Jacob “Gurrah” Shapiro

Jacob “Gurrah” Shapiro
Jacob “Gurrah” Shapiro

By the late 1920s the foremost industrial racketeers in New York City and very likely the nation were Louis Lepke and Jacob "Gurrah" Shapiro. Of the two, Lepke had the brains, attired conservatively with the look of a respectable businessman, while Shapiro, squat, heavyset and gravel-voiced, a gorilla in man's clothes, provided the fearsome brawn.

His nickname of Gurrah said it all. Whenever he told someone to "get out of here"—which was often—it came out in a snarling "Gurra dahere." His underworld associates dubbed him "Gurrah" for his contributions to underworld English.

Teenagers, Gurrah met Lepke in 1914 on the Lower East Side while both were attempting to rob the same pushcart. It marked the beginning of a rewarding partnership. Lepke realized even then he would have a need for Shapiro's muscle—and Shapiro must have seen the need for a brain.


As a matter of fact, Shapiro was lucky eventually to have two brains working for him. Lepke— together with some other aspiring criminals, Lucky Luciano and Meyer Lansky—had come under the tutelage of the greatest criminal mastermind of the day, Arnold Rothstein, who, if he had lived, would have left a powerful imprint on organized crime as it developed in the 1930s. Rothstein saw a great potential in labor racketeering, far beyond just beating up strikers for pay.

Learning from him, Lepke and Shapiro moved into the union field in the garment industry and terrorized certain locals through a mixture of beatings and murders. Once they gained control of a local, they were set up to take kickbacks and skim on the dues from union members while at the same time extorting huge payoffs from garment manufacturers who wanted to avoid strike troubles.

They began working with Jacob "Little Augie" Orgen, the top labor racketeer of the day, to provide strikebreaking crews for employers. Lepke and even Shapiro soon discovered Little Augie was years behind the times, only looking for the biggest immediate payoff and not trying to build a good thing. Lepke and Shapiro realized they did not need Little Augie, who must have sensed their attitudes since he formed a new alliance with the Diamond brothers, Legs and Eddie, to provide him with extra muscle and protection.

It did Little Augie no good. On the night of October 15, 1927, Little Augie and Legs Diamond were at the corner of Norfolk and Delancey Streets on the Lower East Side when Louis Lepke drove up. Shapiro jumped out, gun in hand, while Lepke started firing from inside the car. In the hail of bullets, Diamond went down, severely wounded. Diamond recovered. Little Augie was not as lucky; he was dead on the spot.

The field belonged now to Lepke and Shapiro, and they put the squeeze on both the unions and the employers. Many employers who tried to hire their muscle soon found themselves under the gangsters' domination.

Gurrah was happiest when he could use force. He always firmly believed that a bust in the teeth was better than a harsh word, and that a bullet or a bottle of acid was more fun than a bust in the teeth.

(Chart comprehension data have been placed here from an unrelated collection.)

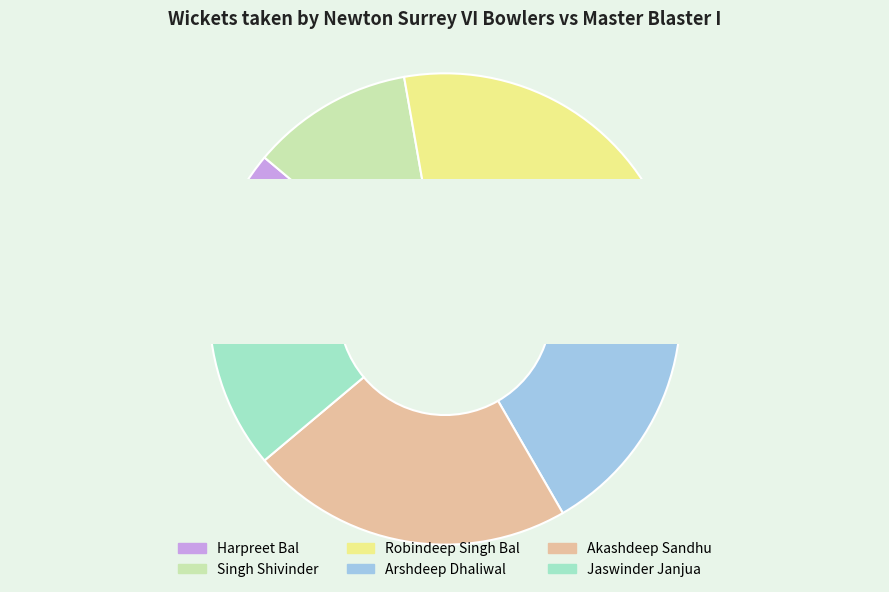

How many segments does this pie chart have?

6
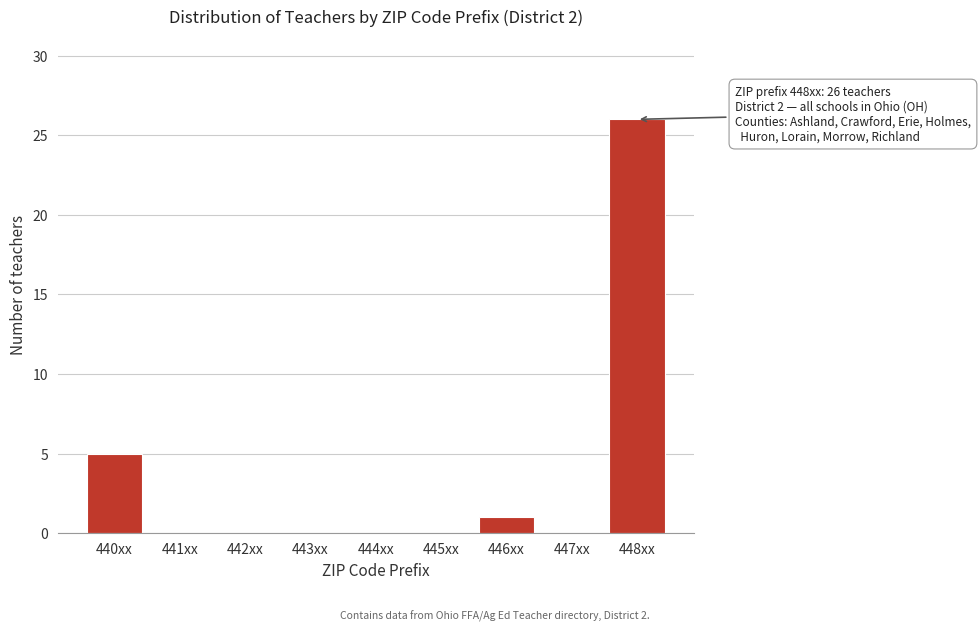

Reading left to right, what are all the values shown in this chart?

440xx=5	441xx=0	442xx=0	443xx=0	444xx=0	445xx=0	446xx=1	447xx=0	448xx=26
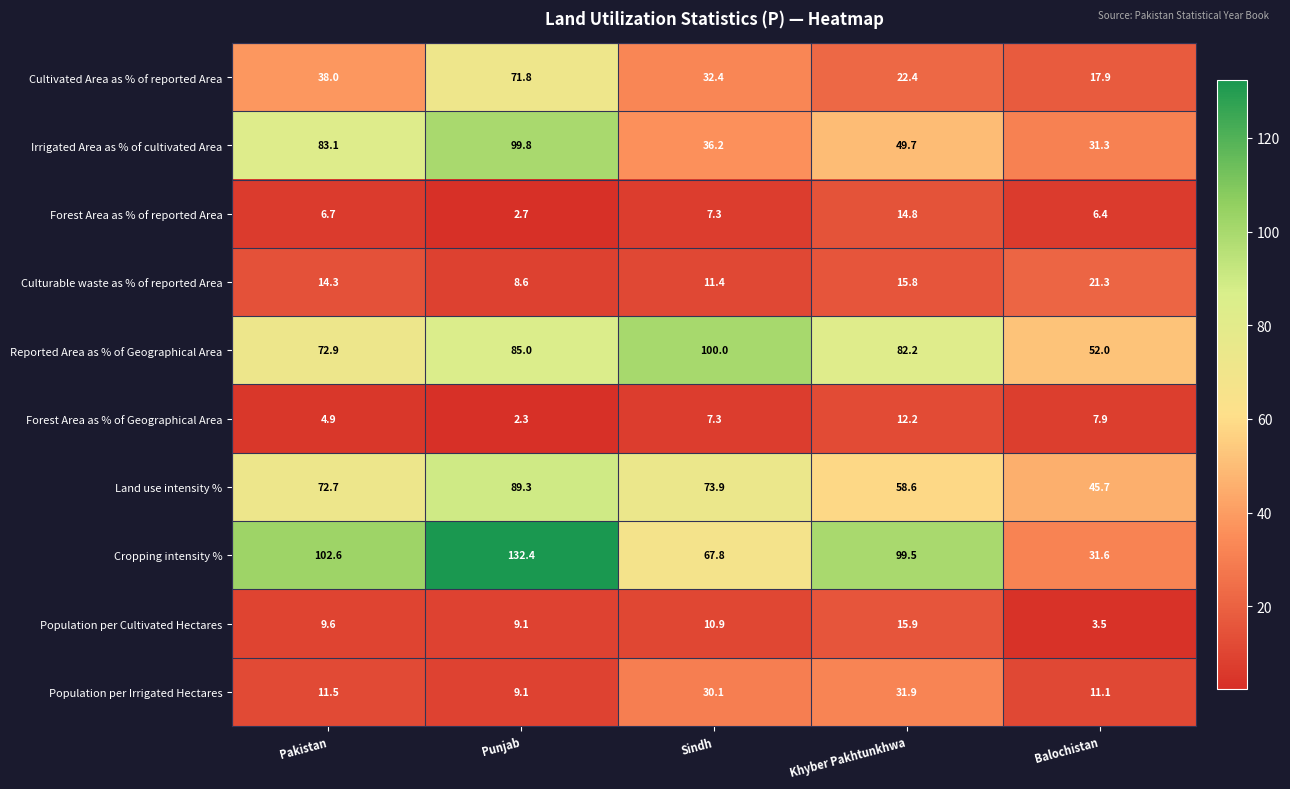

What is the maximum value for Irrigated Area as % of cultivated Area?

99.8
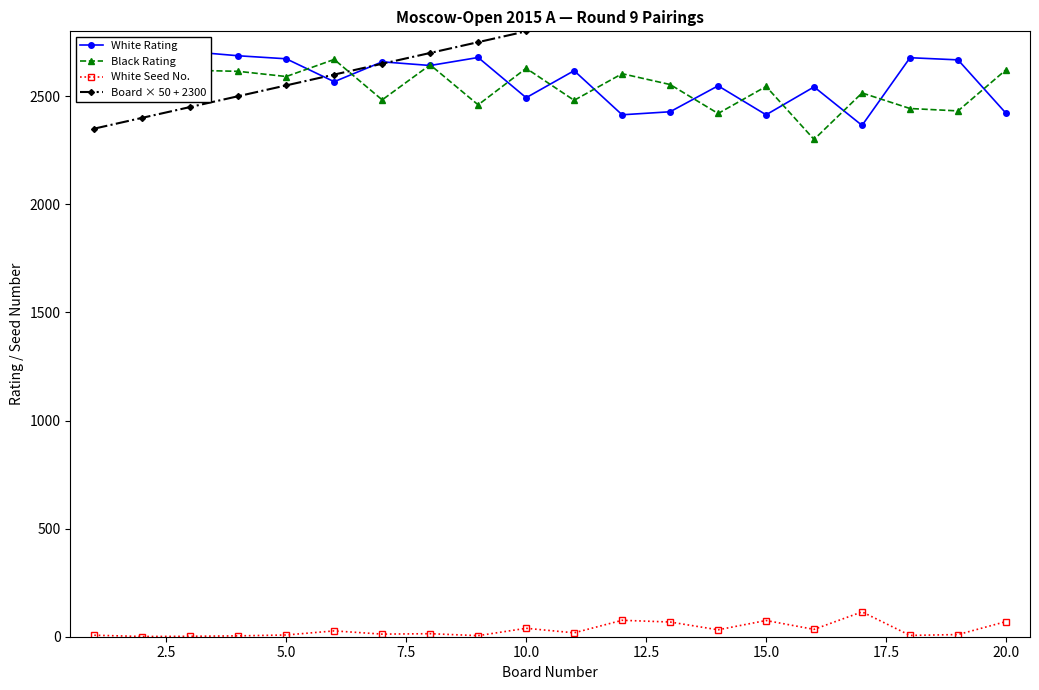

What is the difference between the second highest and second lowest values in the White Rating series?

292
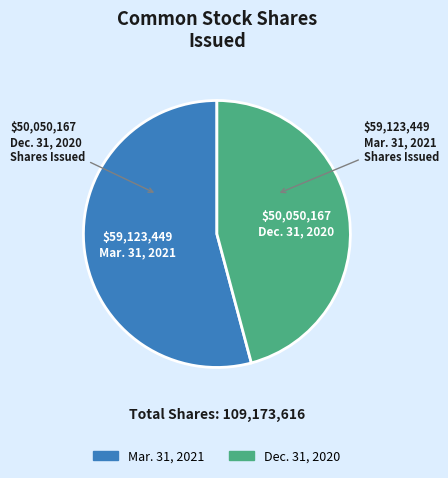

Does any single category account for the majority?

Yes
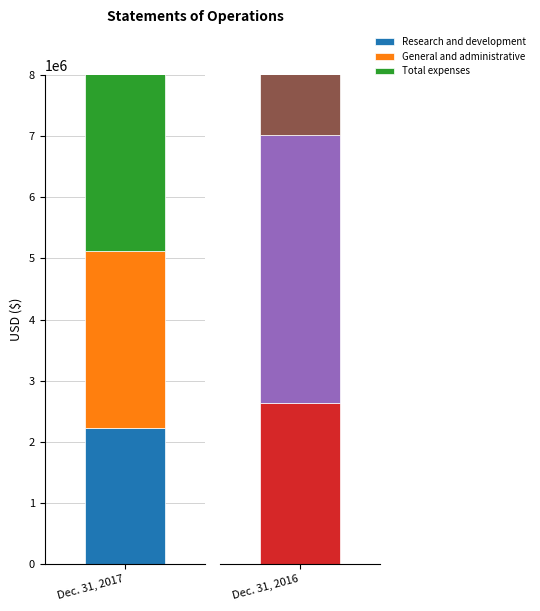

Reading left to right, what are all the values shown in this chart?

Dec. 31, 2017: Research and development=2227589	General and administrative=2891442	Total expenses=5119031
Dec. 31, 2016: Research and development=2641507	General and administrative=4380695	Total expenses=7022202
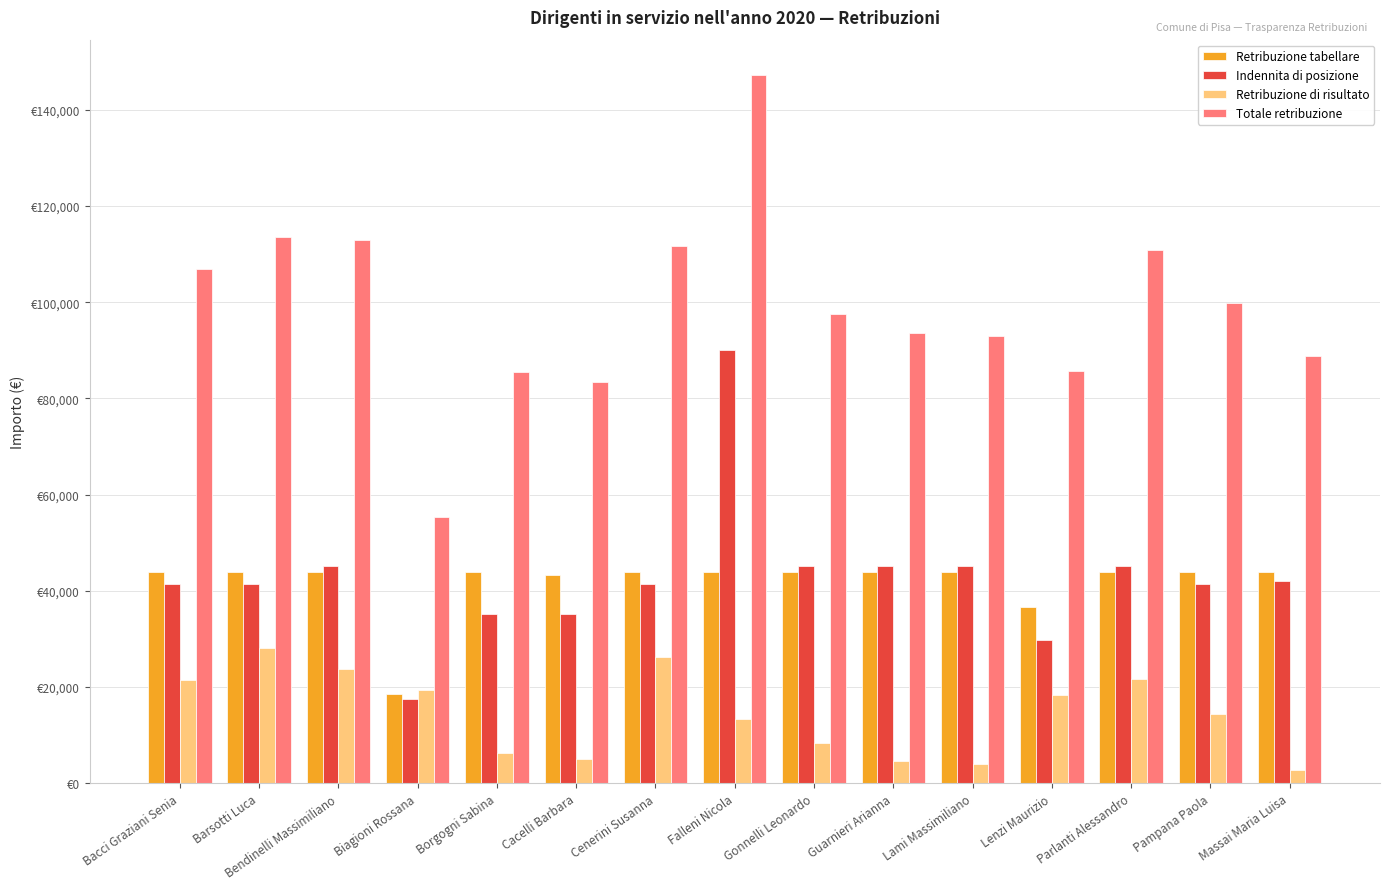

Between Parlanti Alessandro and Borgogni Sabina, which is larger?

Parlanti Alessandro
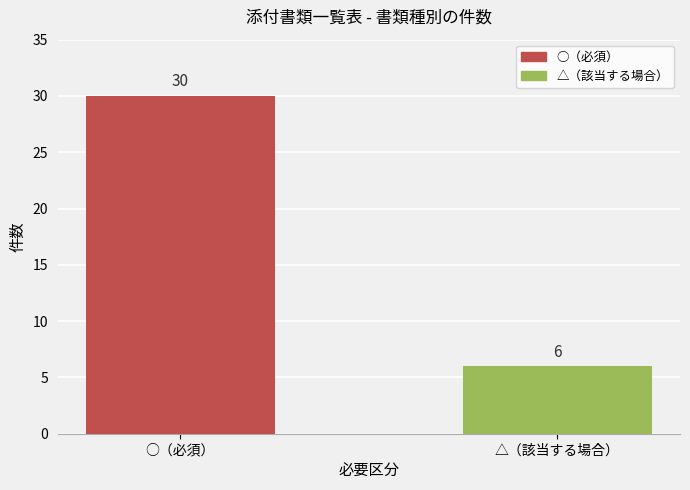

What is the label of the 1st bar from the right?

△（該当する場合）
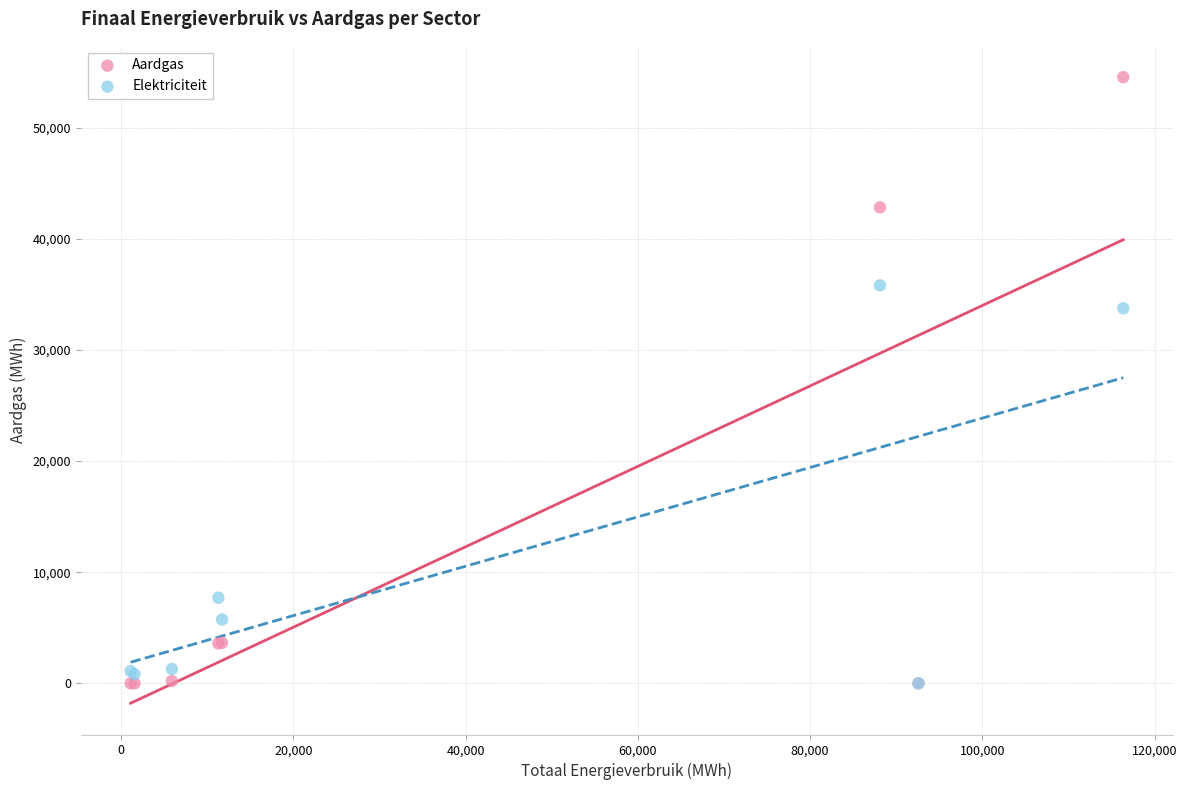

In the Elektriciteit series, what Y value is closest to 17903?

7703.3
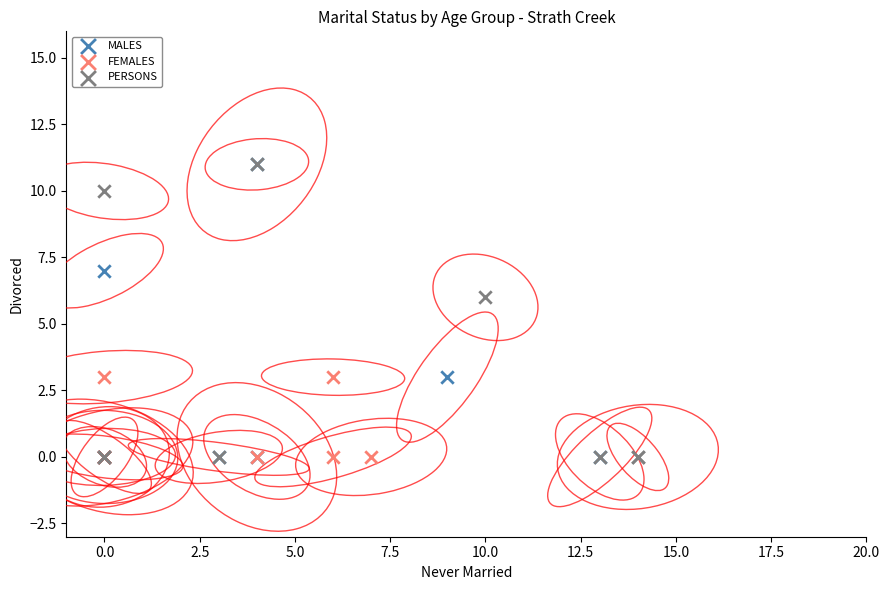

What are all the series names shown in the legend?

MALES, FEMALES, PERSONS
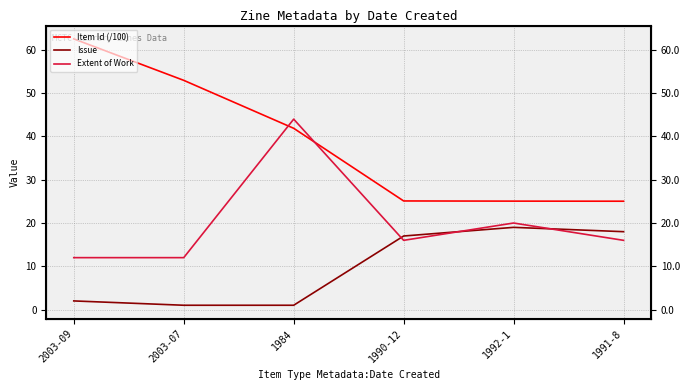

How many intersections are there between Extent of Work and Issue?

3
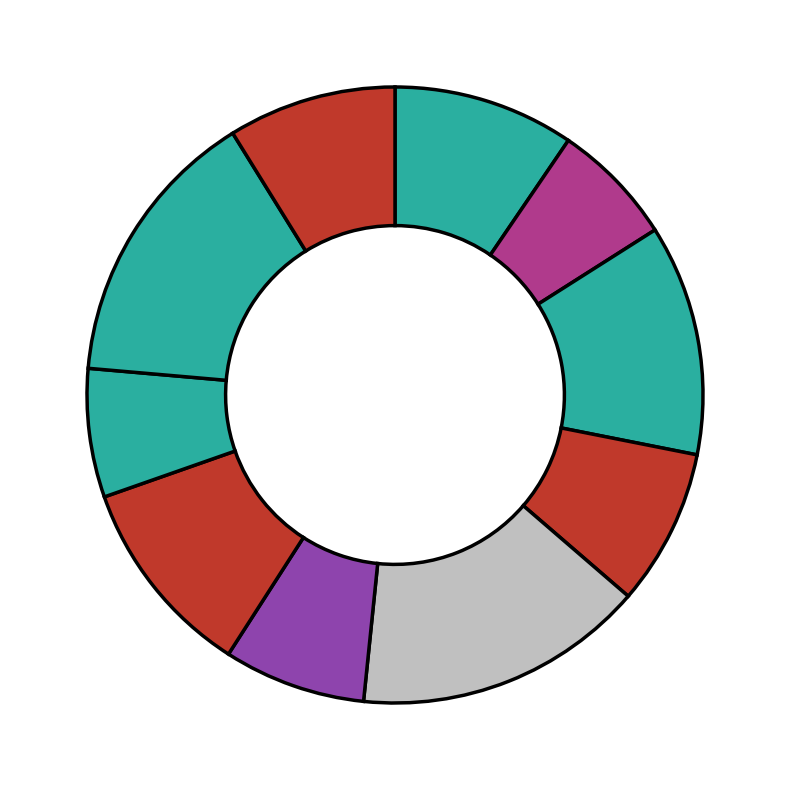

How many segments does this pie chart have?

10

When Lepke led his organization into Lansky and Luciano's emerging national crime syndicate, he was put in charge of Murder, Inc., the execution arm of the organization, probably because it was felt that he would need it most in his labor extortion field. Lepke's chief aides in Murder, Inc., were Albert Anastasia and Gurrah Shapiro, two natural killers who truly enjoyed the work. Gurrah handled a number of hits personally and devoted much of his spare time seeking out young talent for the murder troop.

In 1935 racketeer Dutch Schultz came before the ruling board of the crime syndicate with a proposal that special prosecutor Thomas E. Dewey, who was after him, be assassinated. Not surprisingly Shapiro and Anastasia favored the idea. Everyone else paled at such a suggestion, realizing that such a murder would simply generate more heat for everyone.

When Luciano and Lepke voted against the idea, Anastasia and Shapiro, each regarding their boss as mentor, fell into line. Only Schultz continued to demand the Dewey murder, and when it was clear he would get no support in his insane plot, he announced he would go it alone. As a result, Schultz was murdered before he could carry out his plot.

Later Gurrah came to feel that his initial instinct to support Schultz had been right. With Schultz out of the way, Dewey went after the Lepke-Shapiro labor rackets. In 1936, Gurrah was sentenced to life for labor rackets. Lepke was also sent to prison and later went to the chair on an old murder he had commissioned.

During Lepke's murder trial Gurrah managed to smuggle a message out of the penitentiary to his mentor. He reminded him of Schultz's murder plot and concluded triumphantly: "I told you so."

Before Shapiro died in prison in 1947, he bitterly told other convicts that he had been a fool to follow Luciano, Lansky and Lepke, that if he had stuck to his own code of violence he would have been a free man.